2022: Based on previously published information as of today, while “a wave of coronavirus infections fueled by the Omicron strain” may have peaked in Israel, “another millions more could get infected before it subsides…”

2023: An artistic first in Israel’s southern Negev desert  is scheduled to take place in the Bedouin city of Rahat which is scheduled to  hold a film festival presenting works by Middle East and Mediterranean filmmakers.

2023: The Quad City Cinema is scheduled to host the final screening of “The Band’s Visit.”

2023: The JWA film club is scheduled to host a screening of “Little White Lie” directed by Lacey Schwartz Delgado.

2023: Rabbi Uri Pilochowski, the Zionist Education Initiative Senior Education for Nefsh B’Nefesh is scheduled to teach the first session of “Zionism Today, “a series of interactive discussions that will examine issues facing Zionists today and inspire participants to think and share their thoughts on the course material.”

2023: In a family affair, Rabbi Feivel and Cantor Abbie are scheduled to led the morning minyan at Temple Judea.

2023: The Belzberg Program in Israel Studies at the University of Calgary and the Schusterman Center for Israel Studies at Brandeis University. With the collaboration of the American Sefardi Federation, Centro Sefarad Israel, and the International Network for Jewish Thought are scheduled to present “The Sephardi-Moorish Atlantic: The Two 1492s and the Multi-Chronotope of Orientalism” as part of the “Sephardi Modernities Seminar Series.”
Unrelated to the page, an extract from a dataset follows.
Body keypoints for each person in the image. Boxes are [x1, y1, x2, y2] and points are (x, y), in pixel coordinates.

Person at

2023: In Israel, the winter weather, including “thunderstorms, sleet, strong winds and cold temperatures” which began on January 30 is scheduled to continue today. (As reported by Danny Roup, Israel Moskovitz, Eitan Glickman, Raanan Ben-Zur, Gilad Carmeli)

2023: At Tulane, a conference led by Dr. Brian Horowitz on “Zionism, Then and Now Zionist thought and practice in Eastern Europe before and after the founding of the State of Israel” is scheduled to begin today.
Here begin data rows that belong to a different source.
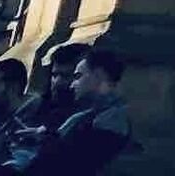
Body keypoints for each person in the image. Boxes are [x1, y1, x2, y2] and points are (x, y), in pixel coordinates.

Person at [19, 45, 129, 176]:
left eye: (77, 76)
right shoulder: (86, 115)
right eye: (54, 75)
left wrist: (46, 140)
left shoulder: (109, 121)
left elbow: (76, 162)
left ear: (98, 76)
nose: (72, 84)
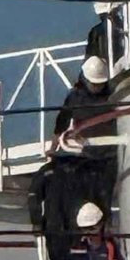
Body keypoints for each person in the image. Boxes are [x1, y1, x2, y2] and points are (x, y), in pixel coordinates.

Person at [52, 56, 117, 213]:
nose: (97, 87)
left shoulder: (115, 95)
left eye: (100, 84)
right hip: (87, 155)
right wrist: (53, 149)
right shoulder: (75, 97)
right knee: (87, 199)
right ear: (86, 79)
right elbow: (61, 124)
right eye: (94, 84)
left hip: (112, 155)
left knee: (105, 200)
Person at [85, 0, 124, 66]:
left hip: (104, 70)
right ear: (116, 9)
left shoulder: (95, 32)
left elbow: (90, 58)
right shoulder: (124, 28)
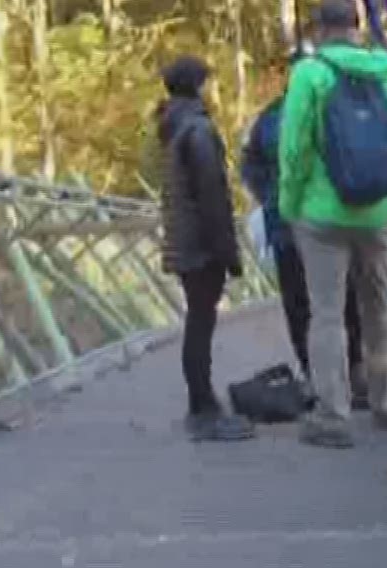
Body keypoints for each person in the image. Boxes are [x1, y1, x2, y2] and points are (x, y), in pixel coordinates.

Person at [277, 0, 387, 448]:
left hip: (321, 214)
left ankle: (334, 415)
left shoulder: (310, 74)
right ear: (358, 29)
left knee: (327, 313)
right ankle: (385, 399)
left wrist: (290, 204)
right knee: (378, 305)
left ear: (319, 30)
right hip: (377, 210)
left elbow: (295, 148)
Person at [239, 45, 369, 410]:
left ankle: (321, 379)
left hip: (290, 226)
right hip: (329, 226)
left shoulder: (270, 117)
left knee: (304, 306)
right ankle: (350, 377)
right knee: (341, 303)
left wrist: (271, 196)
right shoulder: (336, 112)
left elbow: (249, 165)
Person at [156, 54, 252, 442]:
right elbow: (213, 197)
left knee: (199, 320)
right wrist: (228, 253)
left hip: (184, 241)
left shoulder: (173, 126)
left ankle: (203, 403)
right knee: (200, 322)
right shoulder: (197, 130)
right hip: (200, 245)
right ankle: (204, 408)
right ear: (198, 85)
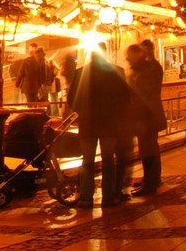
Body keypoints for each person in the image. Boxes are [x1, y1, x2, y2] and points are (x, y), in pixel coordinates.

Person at [68, 45, 129, 207]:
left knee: (87, 160)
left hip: (88, 123)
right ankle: (108, 197)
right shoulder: (116, 72)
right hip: (109, 123)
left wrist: (83, 110)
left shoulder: (80, 73)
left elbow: (72, 99)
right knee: (108, 160)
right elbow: (125, 98)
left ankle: (87, 197)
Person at [125, 43, 166, 195]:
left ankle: (150, 183)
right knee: (150, 149)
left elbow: (141, 96)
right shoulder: (146, 69)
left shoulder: (147, 71)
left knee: (148, 150)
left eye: (129, 58)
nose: (127, 60)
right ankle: (152, 179)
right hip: (148, 117)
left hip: (147, 118)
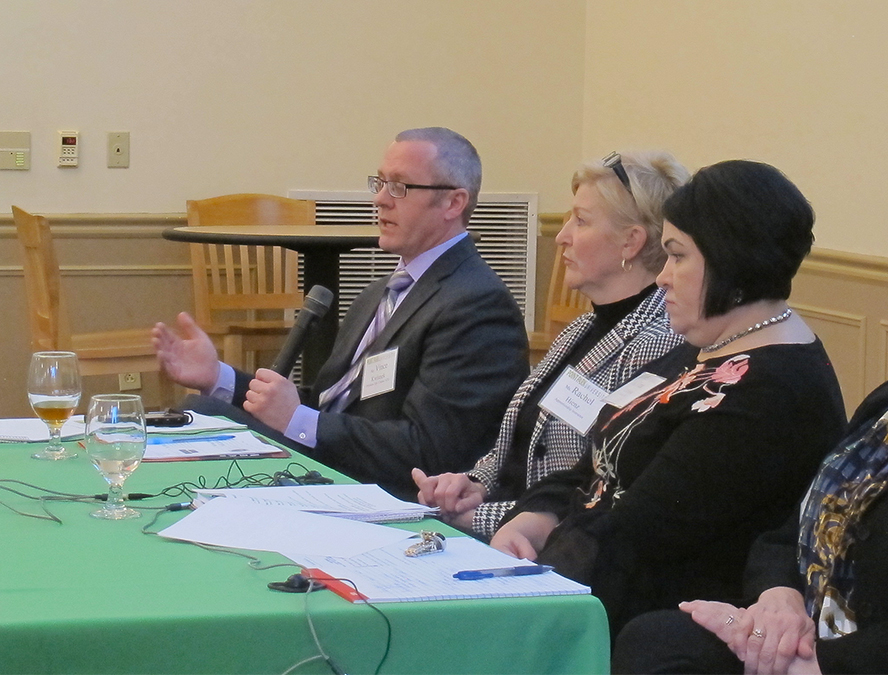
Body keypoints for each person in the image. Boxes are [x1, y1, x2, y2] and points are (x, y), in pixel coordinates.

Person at [612, 227, 888, 674]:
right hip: (807, 628)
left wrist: (812, 664)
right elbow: (790, 527)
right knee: (655, 637)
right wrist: (779, 599)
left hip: (871, 659)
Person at [490, 160, 847, 636]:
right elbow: (600, 457)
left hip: (653, 617)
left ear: (729, 261)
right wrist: (534, 518)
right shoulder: (714, 344)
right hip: (593, 583)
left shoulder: (774, 389)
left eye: (677, 256)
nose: (662, 278)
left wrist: (524, 585)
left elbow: (640, 532)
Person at [152, 127, 528, 500]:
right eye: (379, 183)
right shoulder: (377, 294)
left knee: (200, 415)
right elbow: (326, 405)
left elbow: (432, 452)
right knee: (201, 412)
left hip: (381, 493)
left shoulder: (477, 305)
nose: (380, 199)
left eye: (399, 186)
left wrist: (296, 420)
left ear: (453, 203)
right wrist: (219, 377)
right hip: (333, 467)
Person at [411, 151, 689, 539]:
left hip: (548, 547)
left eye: (581, 221)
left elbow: (596, 486)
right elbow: (519, 442)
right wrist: (472, 487)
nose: (561, 237)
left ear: (631, 242)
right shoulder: (582, 328)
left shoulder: (659, 344)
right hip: (503, 528)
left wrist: (480, 518)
2023: The Boston Synagogue is scheduled to present David Brent as he unravels “the crucial details of ancient Jewish history and tradition during the time of the Maccabean Kings, Roman conquest of Judea and more!”

2024: In Palo Alto, CA, Congregation Kol Emeth is scheduled to present “French Shabbat with dinner prepared by the French community.”

2024: In Concord, MA, Congregation Kerem Shalom is scheduled to “is scheduled to honor the beginning of Jewish Disability Awareness and Inclusion Month (JDAIM) at its Erev Shabbat service.”

2024: As February 2nd begins in Israel, the Hamas held hostages begin day 119 in captivity.  (Editor’s note: this situation is too fluid for this blog to cover so we are just providing a snapshot as of the posting at midnight Israeli time.)